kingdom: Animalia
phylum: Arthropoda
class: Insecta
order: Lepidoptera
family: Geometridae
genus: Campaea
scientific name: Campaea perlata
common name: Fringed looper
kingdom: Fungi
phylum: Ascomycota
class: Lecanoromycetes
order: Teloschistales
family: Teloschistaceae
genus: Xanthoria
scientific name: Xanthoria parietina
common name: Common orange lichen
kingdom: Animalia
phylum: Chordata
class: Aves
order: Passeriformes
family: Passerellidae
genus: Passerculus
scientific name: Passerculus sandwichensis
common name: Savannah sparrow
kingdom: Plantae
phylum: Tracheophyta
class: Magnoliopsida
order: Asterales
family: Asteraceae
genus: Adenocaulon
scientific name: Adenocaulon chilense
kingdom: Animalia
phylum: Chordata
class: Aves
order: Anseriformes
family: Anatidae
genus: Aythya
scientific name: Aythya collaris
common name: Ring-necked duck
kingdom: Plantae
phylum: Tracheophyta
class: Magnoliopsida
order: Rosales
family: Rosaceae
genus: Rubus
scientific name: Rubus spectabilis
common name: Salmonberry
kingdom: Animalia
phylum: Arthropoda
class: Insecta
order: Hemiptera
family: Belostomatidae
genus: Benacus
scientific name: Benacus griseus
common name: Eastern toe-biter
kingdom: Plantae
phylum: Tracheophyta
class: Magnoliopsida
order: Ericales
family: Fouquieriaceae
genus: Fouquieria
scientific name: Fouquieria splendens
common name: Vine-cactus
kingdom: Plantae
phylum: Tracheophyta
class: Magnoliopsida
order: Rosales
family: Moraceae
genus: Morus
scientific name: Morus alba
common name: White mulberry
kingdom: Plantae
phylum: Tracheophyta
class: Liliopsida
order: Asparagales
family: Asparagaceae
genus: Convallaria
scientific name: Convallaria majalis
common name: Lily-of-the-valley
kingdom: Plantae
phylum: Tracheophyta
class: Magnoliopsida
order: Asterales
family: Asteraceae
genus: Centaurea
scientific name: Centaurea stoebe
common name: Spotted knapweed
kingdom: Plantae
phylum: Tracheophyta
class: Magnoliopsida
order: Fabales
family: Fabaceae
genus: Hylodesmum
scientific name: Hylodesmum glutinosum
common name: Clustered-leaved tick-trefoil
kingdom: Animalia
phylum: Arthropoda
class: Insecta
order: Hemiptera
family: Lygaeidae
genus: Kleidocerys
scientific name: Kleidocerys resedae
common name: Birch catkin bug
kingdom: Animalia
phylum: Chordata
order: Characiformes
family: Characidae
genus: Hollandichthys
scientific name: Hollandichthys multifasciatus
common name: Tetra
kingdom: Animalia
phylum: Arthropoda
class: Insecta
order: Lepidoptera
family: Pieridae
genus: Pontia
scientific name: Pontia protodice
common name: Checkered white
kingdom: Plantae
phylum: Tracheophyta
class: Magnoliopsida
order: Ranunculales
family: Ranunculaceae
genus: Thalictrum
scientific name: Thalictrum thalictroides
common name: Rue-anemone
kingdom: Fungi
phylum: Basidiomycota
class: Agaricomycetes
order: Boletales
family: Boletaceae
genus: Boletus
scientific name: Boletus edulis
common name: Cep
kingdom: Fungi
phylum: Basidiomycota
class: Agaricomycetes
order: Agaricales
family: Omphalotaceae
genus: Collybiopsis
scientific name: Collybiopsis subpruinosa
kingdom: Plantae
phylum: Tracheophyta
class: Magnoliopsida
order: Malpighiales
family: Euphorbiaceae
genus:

**Objective**: Reproduce the listing above, swapping each occurrence of "common name" for "vernacular name" and leaving everything else untouched.

**Answer below**:
kingdom: Animalia
phylum: Arthropoda
class: Insecta
order: Lepidoptera
family: Geometridae
genus: Campaea
scientific name: Campaea perlata
vernacular name: Fringed looper
kingdom: Fungi
phylum: Ascomycota
class: Lecanoromycetes
order: Teloschistales
family: Teloschistaceae
genus: Xanthoria
scientific name: Xanthoria parietina
vernacular name: Common orange lichen
kingdom: Animalia
phylum: Chordata
class: Aves
order: Passeriformes
family: Passerellidae
genus: Passerculus
scientific name: Passerculus sandwichensis
vernacular name: Savannah sparrow
kingdom: Plantae
phylum: Tracheophyta
class: Magnoliopsida
order: Asterales
family: Asteraceae
genus: Adenocaulon
scientific name: Adenocaulon chilense
kingdom: Animalia
phylum: Chordata
class: Aves
order: Anseriformes
family: Anatidae
genus: Aythya
scientific name: Aythya collaris
vernacular name: Ring-necked duck
kingdom: Plantae
phylum: Tracheophyta
class: Magnoliopsida
order: Rosales
family: Rosaceae
genus: Rubus
scientific name: Rubus spectabilis
vernacular name: Salmonberry
kingdom: Animalia
phylum: Arthropoda
class: Insecta
order: Hemiptera
family: Belostomatidae
genus: Benacus
scientific name: Benacus griseus
vernacular name: Eastern toe-biter
kingdom: Plantae
phylum: Tracheophyta
class: Magnoliopsida
order: Ericales
family: Fouquieriaceae
genus: Fouquieria
scientific name: Fouquieria splendens
vernacular name: Vine-cactus
kingdom: Plantae
phylum: Tracheophyta
class: Magnoliopsida
order: Rosales
family: Moraceae
genus: Morus
scientific name: Morus alba
vernacular name: White mulberry
kingdom: Plantae
phylum: Tracheophyta
class: Liliopsida
order: Asparagales
family: Asparagaceae
genus: Convallaria
scientific name: Convallaria majalis
vernacular name: Lily-of-the-valley
kingdom: Plantae
phylum: Tracheophyta
class: Magnoliopsida
order: Asterales
family: Asteraceae
genus: Centaurea
scientific name: Centaurea stoebe
vernacular name: Spotted knapweed
kingdom: Plantae
phylum: Tracheophyta
class: Magnoliopsida
order: Fabales
family: Fabaceae
genus: Hylodesmum
scientific name: Hylodesmum glutinosum
vernacular name: Clustered-leaved tick-trefoil
kingdom: Animalia
phylum: Arthropoda
class: Insecta
order: Hemiptera
family: Lygaeidae
genus: Kleidocerys
scientific name: Kleidocerys resedae
vernacular name: Birch catkin bug
kingdom: Animalia
phylum: Chordata
order: Characiformes
family: Characidae
genus: Hollandichthys
scientific name: Hollandichthys multifasciatus
vernacular name: Tetra
kingdom: Animalia
phylum: Arthropoda
class: Insecta
order: Lepidoptera
family: Pieridae
genus: Pontia
scientific name: Pontia protodice
vernacular name: Checkered white
kingdom: Plantae
phylum: Tracheophyta
class: Magnoliopsida
order: Ranunculales
family: Ranunculaceae
genus: Thalictrum
scientific name: Thalictrum thalictroides
vernacular name: Rue-anemone
kingdom: Fungi
phylum: Basidiomycota
class: Agaricomycetes
order: Boletales
family: Boletaceae
genus: Boletus
scientific name: Boletus edulis
vernacular name: Cep
kingdom: Fungi
phylum: Basidiomycota
class: Agaricomycetes
order: Agaricales
family: Omphalotaceae
genus: Collybiopsis
scientific name: Collybiopsis subpruinosa
kingdom: Plantae
phylum: Tracheophyta
class: Magnoliopsida
order: Malpighiales
family: Euphorbiaceae
genus:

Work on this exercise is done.